- [Task directions]: Please continue the comment thread about job interview stories from the point where it stops.

Re: Tales from the Interview: A Perfect Ten!

2006-12-13 12:03 • by morry
Several counter points:

1) Cowboy boots with a suit is perfectly acceptable in some places.  There is such a thing as dress cowboy boots.  That should not have been a major issue.  I've seen men wearing suits and boots and they look fine.  Blue seems a strange color though.

2) PLEASE  show me a place where HR is NOT useless.  perhaps if we told them that a little more often we wouldn't have to deal with it.

Re: Tales from the Interview: A Perfect Ten!

2006-12-13 12:07 • by Captcha: Zork.
106650 in reply to 106646

The entire concept behind these sorts of questions is bogus anyway.   What are you trying to find out?  Confidence? Actual Coding ability?  Ability to do math?   Seems like such a waste of time.   I mean, who'd going to give themselves below a 7?  

 

*shakes head*  

Re: Tales from the Interview: A Perfect Ten!

2006-12-13 12:23 • by BigZaphod
I was going to reply here with something witty, but it seemed like too much work.

Re: Tales from the Interview: A Perfect Ten!

2006-12-13 12:24 • by gary
106656 in reply to 106648

morry:

1) Cowboy boots with a suit is perfectly acceptable in some places. 

 

yeah.  a rodeo. or any other place in the world...if it's Halloween. 

Re: Tales from the Interview: A Perfect Ten!

2006-12-13 12:25 • by Ghost Ware Wizard

I recall an interview once where the manager asked me about programming, what my interests were, etc. so I left and had no idea how I did.  So I go to another interview a week later, after not hearing from the first manager, and was offered a job and accepted it and another company.  I get this call maybe two weeks after I stared my new job from the first manager and all he said was "hey are you ever going to come in to work for us? we told everyone we had hired you" and I had to tell him he never offered, or called me, or anything like "hey you're hired when can you start" and I had interviewed somewhere else and was now working there...

 Communication is supposed to be a *two* way street....

 

Re: Tales from the Interview: A Perfect Ten!

2006-12-13 12:31 • by hbr17

Forgot to introduce you:

 WTF avoided ... at least the person didn't give up his Cousin as the source of the G2 on HR, leaving an unsightly mess to be cleaned up later :-)

Re: Tales from the Interview: A Perfect Ten!

2006-12-13 12:32 • by JBourrie
106660 in reply to 106657
I don't get it... I thought every company celebrated Pants-Free Friday!

Re: Tales from the Interview: A Perfect Ten!

2006-12-13 12:35 • by Pez

"Our office was on a dirt road"

WTF?!?!  That has to make a good impression on a interviewee..

Re: Tales from the Interview: A Perfect Ten!

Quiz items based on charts
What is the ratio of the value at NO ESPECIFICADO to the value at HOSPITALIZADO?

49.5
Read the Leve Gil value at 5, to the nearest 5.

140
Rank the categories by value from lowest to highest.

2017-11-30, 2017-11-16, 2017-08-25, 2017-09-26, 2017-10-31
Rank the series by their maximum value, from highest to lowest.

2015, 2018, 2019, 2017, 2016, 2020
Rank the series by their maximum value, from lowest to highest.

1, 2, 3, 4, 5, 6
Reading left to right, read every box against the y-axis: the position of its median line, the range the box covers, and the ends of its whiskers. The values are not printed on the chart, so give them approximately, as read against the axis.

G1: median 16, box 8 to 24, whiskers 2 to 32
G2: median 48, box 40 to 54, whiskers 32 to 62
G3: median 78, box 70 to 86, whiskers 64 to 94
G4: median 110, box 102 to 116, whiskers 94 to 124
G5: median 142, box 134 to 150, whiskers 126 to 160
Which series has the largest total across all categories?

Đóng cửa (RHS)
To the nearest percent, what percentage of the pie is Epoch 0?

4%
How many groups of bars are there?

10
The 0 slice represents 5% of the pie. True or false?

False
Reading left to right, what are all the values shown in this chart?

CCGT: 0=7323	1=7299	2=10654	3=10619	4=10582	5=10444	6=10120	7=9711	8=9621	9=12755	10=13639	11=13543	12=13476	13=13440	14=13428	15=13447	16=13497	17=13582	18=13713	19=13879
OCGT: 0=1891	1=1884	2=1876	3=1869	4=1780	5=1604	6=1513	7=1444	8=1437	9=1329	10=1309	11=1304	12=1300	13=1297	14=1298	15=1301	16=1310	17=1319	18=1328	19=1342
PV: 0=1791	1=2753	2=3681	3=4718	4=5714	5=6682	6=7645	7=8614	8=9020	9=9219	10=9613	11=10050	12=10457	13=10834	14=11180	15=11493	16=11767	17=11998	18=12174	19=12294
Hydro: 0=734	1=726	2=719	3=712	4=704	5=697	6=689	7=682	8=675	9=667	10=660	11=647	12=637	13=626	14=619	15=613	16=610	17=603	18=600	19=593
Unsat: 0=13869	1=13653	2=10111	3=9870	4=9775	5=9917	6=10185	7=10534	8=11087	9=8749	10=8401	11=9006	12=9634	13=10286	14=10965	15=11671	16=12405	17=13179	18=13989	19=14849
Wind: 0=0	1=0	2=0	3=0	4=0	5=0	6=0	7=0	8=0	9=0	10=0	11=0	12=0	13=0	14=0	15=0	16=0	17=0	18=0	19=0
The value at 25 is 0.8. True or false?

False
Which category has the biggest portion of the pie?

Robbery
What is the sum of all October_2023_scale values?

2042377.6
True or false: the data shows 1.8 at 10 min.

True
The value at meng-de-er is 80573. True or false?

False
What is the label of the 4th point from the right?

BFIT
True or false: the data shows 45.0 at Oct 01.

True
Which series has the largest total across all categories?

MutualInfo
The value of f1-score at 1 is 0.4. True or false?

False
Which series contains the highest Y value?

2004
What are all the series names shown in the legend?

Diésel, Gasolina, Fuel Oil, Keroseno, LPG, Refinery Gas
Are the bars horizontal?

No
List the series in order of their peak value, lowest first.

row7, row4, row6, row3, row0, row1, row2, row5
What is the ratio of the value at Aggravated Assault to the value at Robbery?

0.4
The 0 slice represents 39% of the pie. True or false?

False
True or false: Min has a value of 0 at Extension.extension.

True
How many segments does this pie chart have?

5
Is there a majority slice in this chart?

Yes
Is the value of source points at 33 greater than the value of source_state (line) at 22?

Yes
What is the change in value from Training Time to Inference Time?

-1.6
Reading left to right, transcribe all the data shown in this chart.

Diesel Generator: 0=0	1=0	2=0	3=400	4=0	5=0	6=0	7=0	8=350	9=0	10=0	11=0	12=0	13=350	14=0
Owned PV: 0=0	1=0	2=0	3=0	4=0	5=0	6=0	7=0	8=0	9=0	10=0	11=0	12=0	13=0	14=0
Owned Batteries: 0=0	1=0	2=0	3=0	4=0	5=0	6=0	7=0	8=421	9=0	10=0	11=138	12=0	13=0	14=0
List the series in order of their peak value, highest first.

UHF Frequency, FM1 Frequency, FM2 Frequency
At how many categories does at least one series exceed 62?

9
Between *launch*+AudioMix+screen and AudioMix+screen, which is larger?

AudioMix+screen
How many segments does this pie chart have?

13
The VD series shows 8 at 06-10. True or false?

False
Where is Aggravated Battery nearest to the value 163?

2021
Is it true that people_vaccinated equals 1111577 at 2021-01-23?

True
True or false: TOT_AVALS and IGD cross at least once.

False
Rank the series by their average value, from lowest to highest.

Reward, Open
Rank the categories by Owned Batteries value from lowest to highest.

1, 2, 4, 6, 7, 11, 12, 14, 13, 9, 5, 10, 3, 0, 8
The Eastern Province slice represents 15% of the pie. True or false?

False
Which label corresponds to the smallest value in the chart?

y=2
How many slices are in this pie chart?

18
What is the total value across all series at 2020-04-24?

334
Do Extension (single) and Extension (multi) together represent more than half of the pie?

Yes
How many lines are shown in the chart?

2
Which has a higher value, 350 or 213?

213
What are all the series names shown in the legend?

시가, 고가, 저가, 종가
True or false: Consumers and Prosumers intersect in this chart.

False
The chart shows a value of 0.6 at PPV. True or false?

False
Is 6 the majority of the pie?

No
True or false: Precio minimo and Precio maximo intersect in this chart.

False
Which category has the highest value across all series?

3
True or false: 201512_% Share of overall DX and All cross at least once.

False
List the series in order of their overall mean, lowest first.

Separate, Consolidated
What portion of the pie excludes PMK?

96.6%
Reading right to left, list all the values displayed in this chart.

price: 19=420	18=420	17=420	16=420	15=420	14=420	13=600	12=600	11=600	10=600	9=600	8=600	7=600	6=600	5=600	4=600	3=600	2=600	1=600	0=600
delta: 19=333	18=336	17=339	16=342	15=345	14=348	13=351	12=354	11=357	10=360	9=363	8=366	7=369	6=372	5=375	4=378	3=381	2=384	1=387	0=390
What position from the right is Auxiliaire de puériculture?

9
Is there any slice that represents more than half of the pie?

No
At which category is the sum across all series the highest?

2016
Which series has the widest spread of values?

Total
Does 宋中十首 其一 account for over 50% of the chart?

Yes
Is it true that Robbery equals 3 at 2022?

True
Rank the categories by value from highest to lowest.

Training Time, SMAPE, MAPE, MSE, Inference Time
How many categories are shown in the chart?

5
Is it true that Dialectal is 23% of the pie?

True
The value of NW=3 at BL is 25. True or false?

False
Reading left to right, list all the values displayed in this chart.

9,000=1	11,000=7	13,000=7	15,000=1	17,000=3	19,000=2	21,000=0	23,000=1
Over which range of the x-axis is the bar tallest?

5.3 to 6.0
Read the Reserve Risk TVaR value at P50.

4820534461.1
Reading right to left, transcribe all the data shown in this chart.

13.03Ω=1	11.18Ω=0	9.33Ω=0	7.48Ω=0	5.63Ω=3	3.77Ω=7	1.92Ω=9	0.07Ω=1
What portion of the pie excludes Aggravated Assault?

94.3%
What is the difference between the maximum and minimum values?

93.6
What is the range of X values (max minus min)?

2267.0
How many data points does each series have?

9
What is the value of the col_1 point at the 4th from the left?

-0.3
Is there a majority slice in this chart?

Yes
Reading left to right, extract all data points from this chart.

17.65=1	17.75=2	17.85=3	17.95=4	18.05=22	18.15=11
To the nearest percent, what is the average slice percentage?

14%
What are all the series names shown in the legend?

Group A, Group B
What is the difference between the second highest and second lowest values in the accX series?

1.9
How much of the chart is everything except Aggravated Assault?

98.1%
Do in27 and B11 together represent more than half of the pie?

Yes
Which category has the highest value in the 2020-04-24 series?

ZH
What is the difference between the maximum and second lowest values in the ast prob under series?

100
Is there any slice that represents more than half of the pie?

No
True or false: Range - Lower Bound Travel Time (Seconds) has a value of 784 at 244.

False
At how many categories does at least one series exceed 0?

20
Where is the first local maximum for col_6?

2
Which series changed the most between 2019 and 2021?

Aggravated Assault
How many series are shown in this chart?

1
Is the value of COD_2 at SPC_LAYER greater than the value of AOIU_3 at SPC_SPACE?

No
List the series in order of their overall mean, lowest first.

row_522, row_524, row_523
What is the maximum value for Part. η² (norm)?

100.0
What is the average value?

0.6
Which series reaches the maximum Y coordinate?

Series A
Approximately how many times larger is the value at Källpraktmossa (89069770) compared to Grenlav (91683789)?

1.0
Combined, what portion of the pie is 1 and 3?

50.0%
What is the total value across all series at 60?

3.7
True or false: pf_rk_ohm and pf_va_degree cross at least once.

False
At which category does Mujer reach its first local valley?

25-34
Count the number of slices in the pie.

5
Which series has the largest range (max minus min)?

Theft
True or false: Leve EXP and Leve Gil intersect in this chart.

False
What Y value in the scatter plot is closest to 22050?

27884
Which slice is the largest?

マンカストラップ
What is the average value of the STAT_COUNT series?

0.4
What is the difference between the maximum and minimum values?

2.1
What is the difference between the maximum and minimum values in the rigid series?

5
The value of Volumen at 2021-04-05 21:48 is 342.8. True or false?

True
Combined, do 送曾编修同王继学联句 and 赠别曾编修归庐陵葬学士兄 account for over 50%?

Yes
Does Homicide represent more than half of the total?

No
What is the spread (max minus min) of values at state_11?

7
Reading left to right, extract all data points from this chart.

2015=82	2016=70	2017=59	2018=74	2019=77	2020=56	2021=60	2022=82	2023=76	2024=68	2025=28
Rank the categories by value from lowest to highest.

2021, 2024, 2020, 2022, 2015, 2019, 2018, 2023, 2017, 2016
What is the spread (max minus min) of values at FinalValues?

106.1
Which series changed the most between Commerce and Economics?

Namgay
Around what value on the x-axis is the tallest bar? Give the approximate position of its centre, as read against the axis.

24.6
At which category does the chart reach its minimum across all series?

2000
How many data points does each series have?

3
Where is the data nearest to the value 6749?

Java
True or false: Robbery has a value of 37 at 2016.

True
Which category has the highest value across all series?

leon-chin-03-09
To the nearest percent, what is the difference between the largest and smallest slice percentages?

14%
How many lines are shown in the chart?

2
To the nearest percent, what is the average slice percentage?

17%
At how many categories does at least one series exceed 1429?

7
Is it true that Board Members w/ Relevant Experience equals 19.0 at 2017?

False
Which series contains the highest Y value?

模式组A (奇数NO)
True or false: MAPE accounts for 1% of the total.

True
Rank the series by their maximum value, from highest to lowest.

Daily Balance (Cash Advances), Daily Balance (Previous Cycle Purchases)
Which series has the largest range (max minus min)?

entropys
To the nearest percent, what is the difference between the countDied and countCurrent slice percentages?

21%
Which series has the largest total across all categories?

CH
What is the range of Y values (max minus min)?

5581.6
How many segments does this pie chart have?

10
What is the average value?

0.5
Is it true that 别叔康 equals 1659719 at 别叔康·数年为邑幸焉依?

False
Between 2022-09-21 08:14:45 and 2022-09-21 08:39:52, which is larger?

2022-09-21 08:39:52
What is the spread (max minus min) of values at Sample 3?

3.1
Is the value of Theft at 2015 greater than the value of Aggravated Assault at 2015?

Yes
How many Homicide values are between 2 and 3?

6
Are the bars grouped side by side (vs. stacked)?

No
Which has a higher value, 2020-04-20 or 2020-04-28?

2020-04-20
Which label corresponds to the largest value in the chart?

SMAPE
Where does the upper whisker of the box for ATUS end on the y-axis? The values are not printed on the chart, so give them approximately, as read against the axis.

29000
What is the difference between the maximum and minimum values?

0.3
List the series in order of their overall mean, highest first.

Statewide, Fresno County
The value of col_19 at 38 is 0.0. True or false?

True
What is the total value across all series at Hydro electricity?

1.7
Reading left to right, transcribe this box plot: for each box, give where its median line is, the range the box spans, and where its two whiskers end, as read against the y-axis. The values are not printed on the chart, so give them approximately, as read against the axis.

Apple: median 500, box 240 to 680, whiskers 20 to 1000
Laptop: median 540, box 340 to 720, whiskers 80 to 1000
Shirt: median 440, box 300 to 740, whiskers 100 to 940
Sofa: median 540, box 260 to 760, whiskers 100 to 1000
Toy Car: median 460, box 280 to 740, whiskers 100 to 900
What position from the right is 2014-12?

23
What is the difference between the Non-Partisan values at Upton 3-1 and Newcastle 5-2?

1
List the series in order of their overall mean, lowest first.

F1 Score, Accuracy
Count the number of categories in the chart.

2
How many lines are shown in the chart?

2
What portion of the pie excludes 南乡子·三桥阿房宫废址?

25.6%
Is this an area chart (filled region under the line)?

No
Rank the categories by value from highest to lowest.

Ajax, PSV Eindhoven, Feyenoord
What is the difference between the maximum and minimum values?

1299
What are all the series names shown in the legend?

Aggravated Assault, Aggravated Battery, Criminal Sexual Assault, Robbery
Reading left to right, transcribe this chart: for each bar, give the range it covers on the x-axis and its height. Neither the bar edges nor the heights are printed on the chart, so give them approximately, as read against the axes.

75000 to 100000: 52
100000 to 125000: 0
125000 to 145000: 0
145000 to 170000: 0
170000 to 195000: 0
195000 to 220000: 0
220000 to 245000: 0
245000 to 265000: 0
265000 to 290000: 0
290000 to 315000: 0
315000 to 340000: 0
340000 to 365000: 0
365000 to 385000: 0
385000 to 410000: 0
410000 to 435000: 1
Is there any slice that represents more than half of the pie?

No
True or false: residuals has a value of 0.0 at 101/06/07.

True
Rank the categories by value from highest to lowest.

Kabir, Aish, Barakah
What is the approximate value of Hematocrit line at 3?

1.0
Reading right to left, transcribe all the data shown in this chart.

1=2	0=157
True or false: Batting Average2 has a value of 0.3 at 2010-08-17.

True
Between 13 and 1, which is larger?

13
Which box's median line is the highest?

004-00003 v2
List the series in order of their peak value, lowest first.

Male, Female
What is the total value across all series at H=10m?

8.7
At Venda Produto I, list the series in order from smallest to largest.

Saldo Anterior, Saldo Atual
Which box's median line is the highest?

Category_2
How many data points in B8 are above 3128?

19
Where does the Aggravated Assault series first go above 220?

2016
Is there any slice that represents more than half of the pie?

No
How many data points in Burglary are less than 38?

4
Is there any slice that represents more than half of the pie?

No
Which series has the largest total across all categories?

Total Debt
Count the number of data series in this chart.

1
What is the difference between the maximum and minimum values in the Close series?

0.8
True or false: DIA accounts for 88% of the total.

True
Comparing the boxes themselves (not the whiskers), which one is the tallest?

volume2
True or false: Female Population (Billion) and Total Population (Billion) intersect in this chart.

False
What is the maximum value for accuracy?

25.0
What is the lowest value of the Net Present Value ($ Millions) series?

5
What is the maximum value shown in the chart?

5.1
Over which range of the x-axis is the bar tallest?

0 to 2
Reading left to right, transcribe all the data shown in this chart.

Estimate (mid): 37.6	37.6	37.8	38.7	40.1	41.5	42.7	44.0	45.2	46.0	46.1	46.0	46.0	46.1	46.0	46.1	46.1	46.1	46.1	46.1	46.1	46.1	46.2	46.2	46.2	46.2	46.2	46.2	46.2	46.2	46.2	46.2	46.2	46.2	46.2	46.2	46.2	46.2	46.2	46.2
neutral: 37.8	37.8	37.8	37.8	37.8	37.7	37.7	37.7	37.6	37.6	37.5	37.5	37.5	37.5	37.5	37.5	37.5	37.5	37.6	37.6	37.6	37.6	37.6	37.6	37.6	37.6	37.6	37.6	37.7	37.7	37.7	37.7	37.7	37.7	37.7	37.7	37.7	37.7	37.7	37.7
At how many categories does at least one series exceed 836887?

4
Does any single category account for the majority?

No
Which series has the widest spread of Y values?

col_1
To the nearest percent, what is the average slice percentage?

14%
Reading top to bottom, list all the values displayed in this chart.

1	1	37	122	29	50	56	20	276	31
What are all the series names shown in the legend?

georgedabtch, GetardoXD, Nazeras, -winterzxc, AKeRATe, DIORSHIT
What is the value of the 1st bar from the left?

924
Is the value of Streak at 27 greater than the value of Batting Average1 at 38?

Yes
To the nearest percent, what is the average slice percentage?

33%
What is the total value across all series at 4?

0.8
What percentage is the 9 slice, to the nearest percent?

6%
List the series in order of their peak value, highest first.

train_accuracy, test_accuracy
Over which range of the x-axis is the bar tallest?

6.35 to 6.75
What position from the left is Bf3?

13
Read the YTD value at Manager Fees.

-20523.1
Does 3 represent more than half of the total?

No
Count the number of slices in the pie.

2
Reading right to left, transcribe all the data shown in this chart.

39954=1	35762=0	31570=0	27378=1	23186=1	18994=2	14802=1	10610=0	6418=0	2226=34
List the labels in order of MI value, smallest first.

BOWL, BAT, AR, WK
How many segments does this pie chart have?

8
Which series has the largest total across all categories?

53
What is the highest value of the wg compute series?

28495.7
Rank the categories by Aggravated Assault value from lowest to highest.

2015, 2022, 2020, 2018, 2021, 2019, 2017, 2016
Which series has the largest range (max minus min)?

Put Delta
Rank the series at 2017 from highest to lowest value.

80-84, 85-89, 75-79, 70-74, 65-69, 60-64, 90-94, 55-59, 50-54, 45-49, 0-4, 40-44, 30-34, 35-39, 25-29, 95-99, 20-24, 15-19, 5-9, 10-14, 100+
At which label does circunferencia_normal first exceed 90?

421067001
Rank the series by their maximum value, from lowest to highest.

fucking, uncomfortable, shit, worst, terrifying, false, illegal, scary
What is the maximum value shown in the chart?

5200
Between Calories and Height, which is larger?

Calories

- [Response area]:
2006-12-13 12:35 • by Paula
106663 in reply to 106656
Anonymous:

morry:

1) Cowboy boots with a suit is perfectly acceptable in some places. 

 

yeah.  a rodeo. or any other place in the world...if it's Halloween. 

quit trying to mock other people's fashion sense ...

your wooden clogs betray your motives 

Re: Tales from the Interview: A Perfect Ten!

2006-12-13 12:43 • by Martin
106664 in reply to 106648
People new to the corporate world make the mistake of thinking Human Resources is on their side, like some internal labor union.  It isn't.

Re: Tales from the Interview: A Perfect Ten!

2006-12-13 12:45 • by Marek
106665 in reply to 106657
amazing;  same exact thing happened to me just about 5 months ago.  I had an interview, never heard back from them, got another job in the meantime and after about 3 weeks I got a call from the first place.  It was funny because the hiring manager was talking to me as if I had 3 weeks of no-call-no-show kind of situation.  When I told him that I'm currently employed at another place he offered me a sizable signing bonus, unfortunately (for them) they couldn't come near the salary I got from my current place.  Communication is supposed to be two way street, though I'm glad I found a hiring manger who didn't seem to think so.

Re: Tales from the Interview: A Perfect Ten!

2006-12-13 12:48 • by kuroshin
Alex Papadimoulis:

He's wearing a powder blue leisure suit with cowboy boots.

So he turns out for an interview like this ? I'm not surprised they were so cold about that.

 

 

Re: Tales from the Interview: A Perfect Ten!

2006-12-13 12:52 • by Kabdib the Younger

Pants-free Fridays?  Ach, so you wear kilts then, ay?  (It's easier to hide the nerf weapons under a kilt . . . so I'm told).

I took a nine month hiatus from the industry in the late 90s, and when I felt like working again I went to a job fair.  At one booth I made the mistake of mentioning that I'd been programming in C for over twenty years.  Their ears perked up.  "Really?"  They practically hired me on the spot.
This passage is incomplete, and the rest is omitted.